(Supplied data begins)

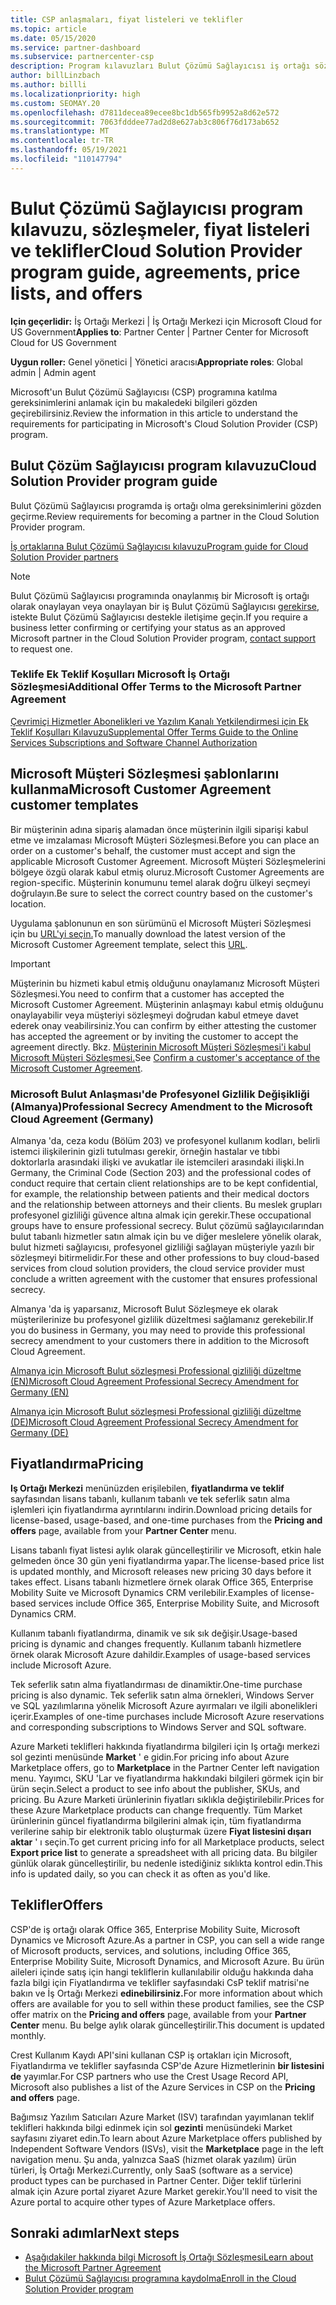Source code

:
 ```yaml
---
title: CSP anlaşmaları, fiyat listeleri ve teklifler
ms.topic: article
ms.date: 05/15/2020
ms.service: partner-dashboard
ms.subservice: partnercenter-csp
description: Program kılavuzları Bulut Çözümü Sağlayıcısı iş ortağı sözleşmelerine, müşteri sözleşmelerine, fiyat listelerine ve tekliflere bağlantılar bulun.
author: billLinzbach
ms.author: billli
ms.localizationpriority: high
ms.custom: SEOMAY.20
ms.openlocfilehash: d7811decea89ecee8bc1db565fb9952a8d62e572
ms.sourcegitcommit: 7063fdddee77ad2d8e627ab3c806f76d173ab652
ms.translationtype: MT
ms.contentlocale: tr-TR
ms.lasthandoff: 05/19/2021
ms.locfileid: "110147794"
---
```

# <a name="cloud-solution-provider-program-guide-agreements-price-lists-and-offers"></a><span data-ttu-id="a5d06-103">Bulut Çözümü Sağlayıcısı program kılavuzu, sözleşmeler, fiyat listeleri ve teklifler</span><span class="sxs-lookup"><span data-stu-id="a5d06-103">Cloud Solution Provider program guide, agreements, price lists, and offers</span></span>

<span data-ttu-id="a5d06-104">**Için geçerlidir:** İş Ortağı Merkezi | İş Ortağı Merkezi için Microsoft Cloud for US Government</span><span class="sxs-lookup"><span data-stu-id="a5d06-104">**Applies to**: Partner Center | Partner Center for Microsoft Cloud for US Government</span></span>

<span data-ttu-id="a5d06-105">**Uygun roller:** Genel yönetici | Yönetici aracısı</span><span class="sxs-lookup"><span data-stu-id="a5d06-105">**Appropriate roles**: Global admin | Admin agent</span></span>

<span data-ttu-id="a5d06-106">Microsoft'un Bulut Çözümü Sağlayıcısı (CSP) programına katılma gereksinimlerini anlamak için bu makaledeki bilgileri gözden geçirebilirsiniz.</span><span class="sxs-lookup"><span data-stu-id="a5d06-106">Review the information in this article to understand the requirements for participating in Microsoft's Cloud Solution Provider (CSP) program.</span></span>

## <a name="cloud-solution-provider-program-guide"></a><span data-ttu-id="a5d06-107">Bulut Çözüm Sağlayıcısı program kılavuzu</span><span class="sxs-lookup"><span data-stu-id="a5d06-107">Cloud Solution Provider program guide</span></span>

<span data-ttu-id="a5d06-108">Bulut Çözümü Sağlayıcısı programda iş ortağı olma gereksinimlerini gözden geçirme.</span><span class="sxs-lookup"><span data-stu-id="a5d06-108">Review requirements for becoming a partner in the Cloud Solution Provider program.</span></span>

[<span data-ttu-id="a5d06-109">İş ortaklarına Bulut Çözümü Sağlayıcısı kılavuzu</span><span class="sxs-lookup"><span data-stu-id="a5d06-109">Program guide for Cloud Solution Provider partners</span></span>](https://go.microsoft.com/fwlink/p/?LinkId=617100)

>[!Note]
><span data-ttu-id="a5d06-110">Bulut Çözümü Sağlayıcısı programında onaylanmış bir Microsoft iş ortağı olarak onaylayan veya onaylayan bir iş Bulut Çözümü Sağlayıcısı [gerekirse,](https://partner.microsoft.com/pcv/servicerequests/create) istekte Bulut Çözümü Sağlayıcısı destekle iletişime geçin.</span><span class="sxs-lookup"><span data-stu-id="a5d06-110">If you require a business letter confirming or certifying your status as an approved Microsoft partner in the Cloud Solution Provider program, [contact support](https://partner.microsoft.com/pcv/servicerequests/create) to request one.</span></span>

### <a name="additional-offer-terms-to-the-microsoft-partner-agreement"></a><span data-ttu-id="a5d06-111">Teklife Ek Teklif Koşulları Microsoft İş Ortağı Sözleşmesi</span><span class="sxs-lookup"><span data-stu-id="a5d06-111">Additional Offer Terms to the Microsoft Partner Agreement</span></span>

[<span data-ttu-id="a5d06-112">Çevrimiçi Hizmetler Abonelikleri ve Yazılım Kanalı Yetkilendirmesi için Ek Teklif Koşulları Kılavuzu</span><span class="sxs-lookup"><span data-stu-id="a5d06-112">Supplemental Offer Terms Guide to the Online Services Subscriptions and Software Channel Authorization</span></span>](https://query.prod.cms.rt.microsoft.com/cms/api/am/binary/RE3NOo7)

## <a name="microsoft-customer-agreement-customer-templates"></a><span data-ttu-id="a5d06-113">Microsoft Müşteri Sözleşmesi şablonlarını kullanma</span><span class="sxs-lookup"><span data-stu-id="a5d06-113">Microsoft Customer Agreement customer templates</span></span>

<span data-ttu-id="a5d06-114">Bir müşterinin adına sipariş alamadan önce müşterinin ilgili siparişi kabul etme ve imzalaması Microsoft Müşteri Sözleşmesi.</span><span class="sxs-lookup"><span data-stu-id="a5d06-114">Before you can place an order on a customer's behalf, the customer must accept and sign the applicable Microsoft Customer Agreement.</span></span> <span data-ttu-id="a5d06-115">Microsoft Müşteri Sözleşmelerini bölgeye özgü olarak kabul etmiş oluruz.</span><span class="sxs-lookup"><span data-stu-id="a5d06-115">Microsoft Customer Agreements are region-specific.</span></span> <span data-ttu-id="a5d06-116">Müşterinin konumunu temel alarak doğru ülkeyi seçmeyi doğrulayın.</span><span class="sxs-lookup"><span data-stu-id="a5d06-116">Be sure to select the correct country based on the customer's location.</span></span>

<span data-ttu-id="a5d06-117">Uygulama şablonunun en son sürümünü el Microsoft Müşteri Sözleşmesi için bu [URL'yi seçin.](https://aka.ms/customeragreement)</span><span class="sxs-lookup"><span data-stu-id="a5d06-117">To manually download the latest version of the Microsoft Customer Agreement template, select this [URL](https://aka.ms/customeragreement).</span></span>

>[!IMPORTANT]
><span data-ttu-id="a5d06-118">Müşterinin bu hizmeti kabul etmiş olduğunu onaylamanız Microsoft Müşteri Sözleşmesi.</span><span class="sxs-lookup"><span data-stu-id="a5d06-118">You need to confirm that a customer has accepted the Microsoft Customer Agreement.</span></span> <span data-ttu-id="a5d06-119">Müşterinin anlaşmayı kabul etmiş olduğunu onaylayabilir veya müşteriyi sözleşmeyi doğrudan kabul etmeye davet ederek onay veabilirsiniz.</span><span class="sxs-lookup"><span data-stu-id="a5d06-119">You can confirm by either attesting the customer has accepted the agreement or by inviting the customer to accept the agreement directly.</span></span> <span data-ttu-id="a5d06-120">Bkz. [Müşterinin Microsoft Müşteri Sözleşmesi'i kabul Microsoft Müşteri Sözleşmesi.](confirm-customer-agreement.md)</span><span class="sxs-lookup"><span data-stu-id="a5d06-120">See [Confirm a customer's acceptance of the Microsoft Customer Agreement](confirm-customer-agreement.md).</span></span>

### <a name="professional-secrecy-amendment-to-the-microsoft-cloud-agreement-germany"></a><span data-ttu-id="a5d06-121">Microsoft Bulut Anlaşması'de Profesyonel Gizlilik Değişikliği (Almanya)</span><span class="sxs-lookup"><span data-stu-id="a5d06-121">Professional Secrecy Amendment to the Microsoft Cloud Agreement (Germany)</span></span>

<span data-ttu-id="a5d06-122">Almanya 'da, ceza kodu (Bölüm 203) ve profesyonel kullanım kodları, belirli istemci ilişkilerinin gizli tutulması gerekir, örneğin hastalar ve tıbbi doktorlarla arasındaki ilişki ve avukatlar ile istemcileri arasındaki ilişki.</span><span class="sxs-lookup"><span data-stu-id="a5d06-122">In Germany, the Criminal Code (Section 203) and the professional codes of conduct require that certain client relationships are to be kept confidential, for example, the relationship between patients and their medical doctors and the relationship between attorneys and their clients.</span></span> <span data-ttu-id="a5d06-123">Bu meslek grupları profesyonel gizliliği güvence altına almak için gerekir.</span><span class="sxs-lookup"><span data-stu-id="a5d06-123">These occupational groups have to ensure professional secrecy.</span></span> <span data-ttu-id="a5d06-124">Bulut çözümü sağlayıcılarından bulut tabanlı hizmetler satın almak için bu ve diğer meslelere yönelik olarak, bulut hizmeti sağlayıcısı, profesyonel gizliliği sağlayan müşteriyle yazılı bir sözleşmeyi bitirmelidir.</span><span class="sxs-lookup"><span data-stu-id="a5d06-124">For these and other professions to buy cloud-based services from cloud solution providers, the cloud service provider must conclude a written agreement with the customer that ensures professional secrecy.</span></span>

<span data-ttu-id="a5d06-125">Almanya 'da iş yaparsanız, Microsoft Bulut Sözleşmeye ek olarak müşterilerinize bu profesyonel gizlilik düzeltmesi sağlamanız gerekebilir.</span><span class="sxs-lookup"><span data-stu-id="a5d06-125">If you do business in Germany, you may need to provide this professional secrecy amendment to your customers there in addition to the Microsoft Cloud Agreement.</span></span>

[<span data-ttu-id="a5d06-126">Almanya için Microsoft Bulut sözleşmesi Professional gizliliği düzeltme (EN)</span><span class="sxs-lookup"><span data-stu-id="a5d06-126">Microsoft Cloud Agreement Professional Secrecy Amendment for Germany (EN)</span></span>](https://go.microsoft.com/fwlink/?linkid=2030827&clcid=0x409)

[<span data-ttu-id="a5d06-127">Almanya için Microsoft Bulut sözleşmesi Professional gizliliği düzeltme (DE)</span><span class="sxs-lookup"><span data-stu-id="a5d06-127">Microsoft Cloud Agreement Professional Secrecy Amendment for Germany (DE)</span></span>](https://go.microsoft.com/fwlink/?linkid=2030827&clcid=0x407)

## <a name="pricing"></a><span data-ttu-id="a5d06-128">Fiyatlandırma</span><span class="sxs-lookup"><span data-stu-id="a5d06-128">Pricing</span></span>

<span data-ttu-id="a5d06-129">**Iş Ortağı Merkezi** menünüzden erişilebilen, **fiyatlandırma ve teklif** sayfasından lisans tabanlı, kullanım tabanlı ve tek seferlik satın alma işlemleri için fiyatlandırma ayrıntılarını indirin.</span><span class="sxs-lookup"><span data-stu-id="a5d06-129">Download pricing details for license-based, usage-based, and one-time purchases from the **Pricing and offers** page, available from your **Partner Center** menu.</span></span>

<span data-ttu-id="a5d06-130">Lisans tabanlı fiyat listesi aylık olarak güncelleştirilir ve Microsoft, etkin hale gelmeden önce 30 gün yeni fiyatlandırma yapar.</span><span class="sxs-lookup"><span data-stu-id="a5d06-130">The license-based price list is updated monthly, and Microsoft releases new pricing 30 days before it takes effect.</span></span> <span data-ttu-id="a5d06-131">Lisans tabanlı hizmetlere örnek olarak Office 365, Enterprise Mobility Suite ve Microsoft Dynamics CRM verilebilir.</span><span class="sxs-lookup"><span data-stu-id="a5d06-131">Examples of license-based services include Office 365, Enterprise Mobility Suite, and Microsoft Dynamics CRM.</span></span> 

<span data-ttu-id="a5d06-132">Kullanım tabanlı fiyatlandırma, dinamik ve sık sık değişir.</span><span class="sxs-lookup"><span data-stu-id="a5d06-132">Usage-based pricing is dynamic and changes frequently.</span></span> <span data-ttu-id="a5d06-133">Kullanım tabanlı hizmetlere örnek olarak Microsoft Azure dahildir.</span><span class="sxs-lookup"><span data-stu-id="a5d06-133">Examples of usage-based services include Microsoft Azure.</span></span>

<span data-ttu-id="a5d06-134">Tek seferlik satın alma fiyatlandırması de dinamiktir.</span><span class="sxs-lookup"><span data-stu-id="a5d06-134">One-time purchase pricing is also dynamic.</span></span> <span data-ttu-id="a5d06-135">Tek seferlik satın alma örnekleri, Windows Server ve SQL yazılımlarına yönelik Microsoft Azure ayırmaları ve ilgili abonelikleri içerir.</span><span class="sxs-lookup"><span data-stu-id="a5d06-135">Examples of one-time purchases include Microsoft Azure reservations and corresponding subscriptions to Windows Server and SQL software.</span></span>

<span data-ttu-id="a5d06-136">Azure Marketi teklifleri hakkında fiyatlandırma bilgileri için Iş ortağı merkezi sol gezinti menüsünde **Market** ' e gidin.</span><span class="sxs-lookup"><span data-stu-id="a5d06-136">For pricing info about Azure Marketplace offers, go to **Marketplace** in the Partner Center left navigation menu.</span></span> <span data-ttu-id="a5d06-137">Yayımcı, SKU 'Lar ve fiyatlandırma hakkındaki bilgileri görmek için bir ürün seçin.</span><span class="sxs-lookup"><span data-stu-id="a5d06-137">Select a product to see info about the publisher, SKUs, and pricing.</span></span> <span data-ttu-id="a5d06-138">Bu Azure Marketi ürünlerinin fiyatları sıklıkla değiştirilebilir.</span><span class="sxs-lookup"><span data-stu-id="a5d06-138">Prices for these Azure Marketplace products can change frequently.</span></span> <span data-ttu-id="a5d06-139">Tüm Market ürünlerinin güncel fiyatlandırma bilgilerini almak için, tüm fiyatlandırma verilerine sahip bir elektronik tablo oluşturmak üzere **Fiyat listesini dışarı aktar** ' ı seçin.</span><span class="sxs-lookup"><span data-stu-id="a5d06-139">To get current pricing info for all Marketplace products, select **Export price list** to generate a spreadsheet with all pricing data.</span></span> <span data-ttu-id="a5d06-140">Bu bilgiler günlük olarak güncelleştirilir, bu nedenle istediğiniz sıklıkta kontrol edin.</span><span class="sxs-lookup"><span data-stu-id="a5d06-140">This info is updated daily, so you can check it as often as you'd like.</span></span>

## <a name="offers"></a><span data-ttu-id="a5d06-141">Teklifler</span><span class="sxs-lookup"><span data-stu-id="a5d06-141">Offers</span></span>

<span data-ttu-id="a5d06-142">CSP'de iş ortağı olarak Office 365, Enterprise Mobility Suite, Microsoft Dynamics ve Microsoft Azure.</span><span class="sxs-lookup"><span data-stu-id="a5d06-142">As a partner in CSP, you can sell a wide range of Microsoft products, services, and solutions, including Office 365, Enterprise Mobility Suite, Microsoft Dynamics, and Microsoft Azure.</span></span> <span data-ttu-id="a5d06-143">Bu ürün aileleri içinde satış için hangi tekliflerin kullanılabilir olduğu hakkında daha  fazla bilgi için Fiyatlandırma ve teklifler sayfasındaki CsP teklif matrisi'ne bakın ve İş Ortağı Merkezi **edinebilirsiniz.**</span><span class="sxs-lookup"><span data-stu-id="a5d06-143">For more information about which offers are available for you to sell within these product families, see the CSP offer matrix on the **Pricing and offers** page, available from your **Partner Center** menu.</span></span> <span data-ttu-id="a5d06-144">Bu belge aylık olarak güncelleştirilir.</span><span class="sxs-lookup"><span data-stu-id="a5d06-144">This document is updated monthly.</span></span>

<span data-ttu-id="a5d06-145">Crest Kullanım Kaydı API'sini kullanan CSP iş ortakları için Microsoft, Fiyatlandırma ve teklifler sayfasında CSP'de Azure Hizmetlerinin **bir listesini de** yayımlar.</span><span class="sxs-lookup"><span data-stu-id="a5d06-145">For CSP partners who use the Crest Usage Record API, Microsoft also publishes a list of the Azure Services in CSP on the **Pricing and offers** page.</span></span>

<span data-ttu-id="a5d06-146">Bağımsız Yazılım Satıcıları Azure Market (ISV) tarafından yayımlanan teklif teklifleri hakkında bilgi edinmek için sol **gezinti** menüsündeki Market sayfasını ziyaret edin.</span><span class="sxs-lookup"><span data-stu-id="a5d06-146">To learn about Azure Marketplace offers published by Independent Software Vendors  (ISVs), visit the **Marketplace** page in the left navigation menu.</span></span> <span data-ttu-id="a5d06-147">Şu anda, yalnızca SaaS (hizmet olarak yazılım) ürün türleri, İş Ortağı Merkezi.</span><span class="sxs-lookup"><span data-stu-id="a5d06-147">Currently, only SaaS (software as a service) product types can be purchased in Partner Center.</span></span> <span data-ttu-id="a5d06-148">Diğer teklif türlerini almak için Azure portal ziyaret Azure Market gerekir.</span><span class="sxs-lookup"><span data-stu-id="a5d06-148">You'll need to visit the Azure portal to acquire other types of Azure Marketplace offers.</span></span>

## <a name="next-steps"></a><span data-ttu-id="a5d06-149">Sonraki adımlar</span><span class="sxs-lookup"><span data-stu-id="a5d06-149">Next steps</span></span>

- [<span data-ttu-id="a5d06-150">Aşağıdakiler hakkında bilgi Microsoft İş Ortağı Sözleşmesi</span><span class="sxs-lookup"><span data-stu-id="a5d06-150">Learn about the Microsoft Partner Agreement</span></span>](microsoft-partner-agreement.md)
- [<span data-ttu-id="a5d06-151">Bulut Çözümü Sağlayıcısı programına kaydolma</span><span class="sxs-lookup"><span data-stu-id="a5d06-151">Enroll in the Cloud Solution Provider program</span></span>](enrolling-in-the-csp-program.md)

(Supplied data ends)

• [Exercise prompt] The string "programına" appears in how many lines above? Answer with the number only.

• [Result of this task] 2